» **EXCERPT**
Split strings on third white space from the right

2019-08-06 04:02发布

问题:

I would like to split a series of strings on the third white space from the right. The number of white spaces varies among string, but each string has at least three white spaces. Here are two example strings.

strings <- c('abca eagh   ijkl mnop', 'dd1 ss j, ll bb aa')

I would like:

[1] 'abca', 'eagh   ijkl mnop' 
[2] 'dd1 ss j,', 'll bb aa'

The closest I have been able to come is:

strsplit(strings, split = "(?<=\\S)(?=\\s(.*)\\s(.*)\\s(.*)$)", perl = TRUE)

which returns:

[[1]]
[1] "abca"         " eagh"        "   ijkl mnop"

[[2]]
[1] "dd1"       " ss"       " j,"       " ll bb aa"

I keep thinking the answer should be something like:

strsplit(strings, split = "(?<=\\S\\s(.*)\\s(.*)\\s(.*)$)(?=\\s(.*)\\s(.*)\\s(.*)$)", perl = TRUE)

» **GIVEN ENTRIES**
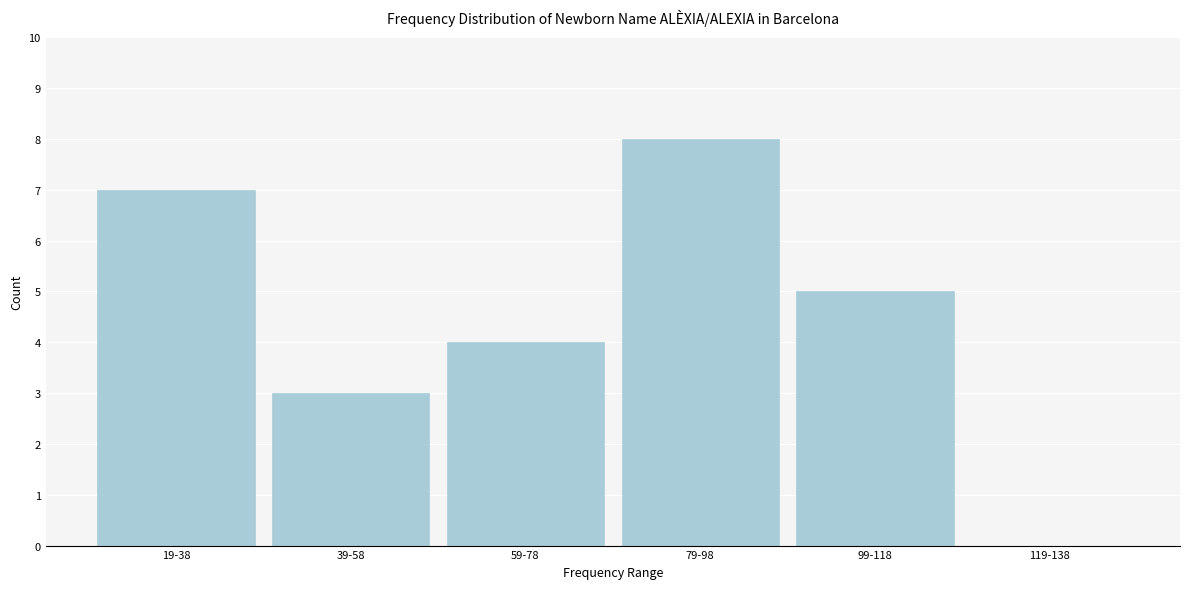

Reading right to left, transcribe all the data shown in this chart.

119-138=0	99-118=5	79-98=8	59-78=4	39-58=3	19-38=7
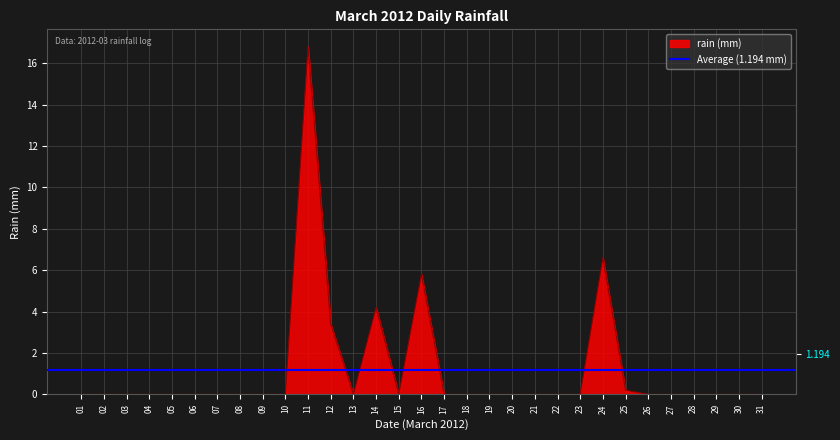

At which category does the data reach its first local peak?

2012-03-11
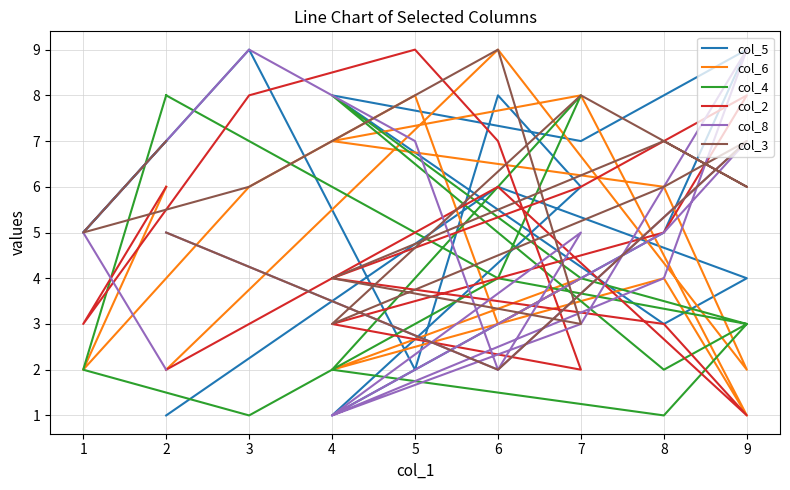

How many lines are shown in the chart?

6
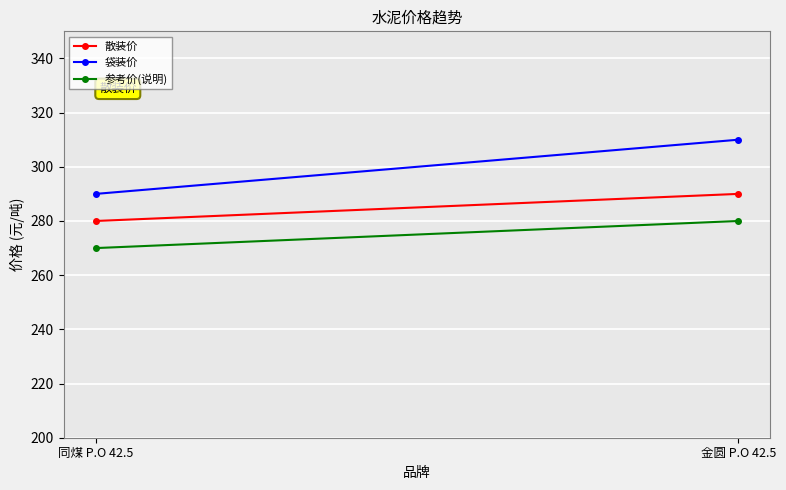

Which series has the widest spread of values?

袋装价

* * *

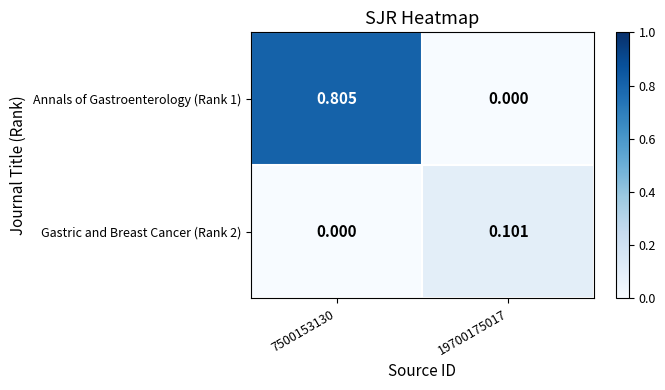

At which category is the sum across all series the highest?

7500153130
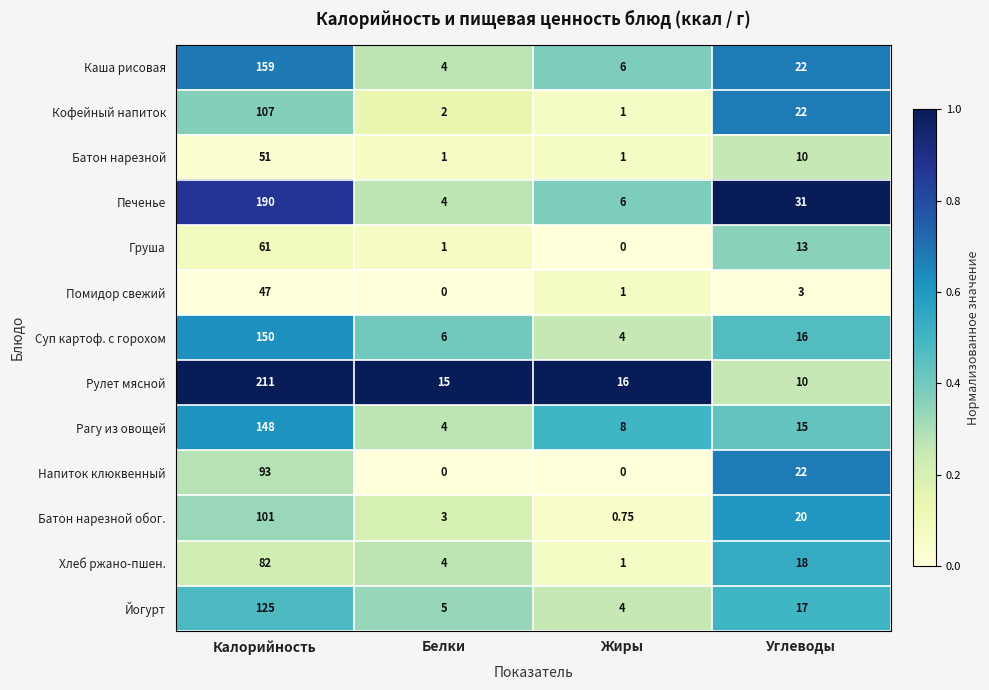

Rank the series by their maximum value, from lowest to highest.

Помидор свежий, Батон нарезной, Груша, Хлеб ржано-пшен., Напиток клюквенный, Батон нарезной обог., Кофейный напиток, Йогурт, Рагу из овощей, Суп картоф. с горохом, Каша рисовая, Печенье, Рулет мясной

» **PROBLEMS AND TASKS**
1. In the string-splitting question, list every element of the returned output shown under [[2]], keeping each one's quotation marks and leading spaces.
2. Reproduce the part of the string-splitting question from "I would like to" to "two example strings.".

» **ANSWERS TO THE EXERCISE**
1.
"dd1"
" ss"
" j,"
" ll bb aa"

2.
I would like to split a series of strings on the third white space from the right. The number of white spaces varies among string, but each string has at least three white spaces. Here are two example strings.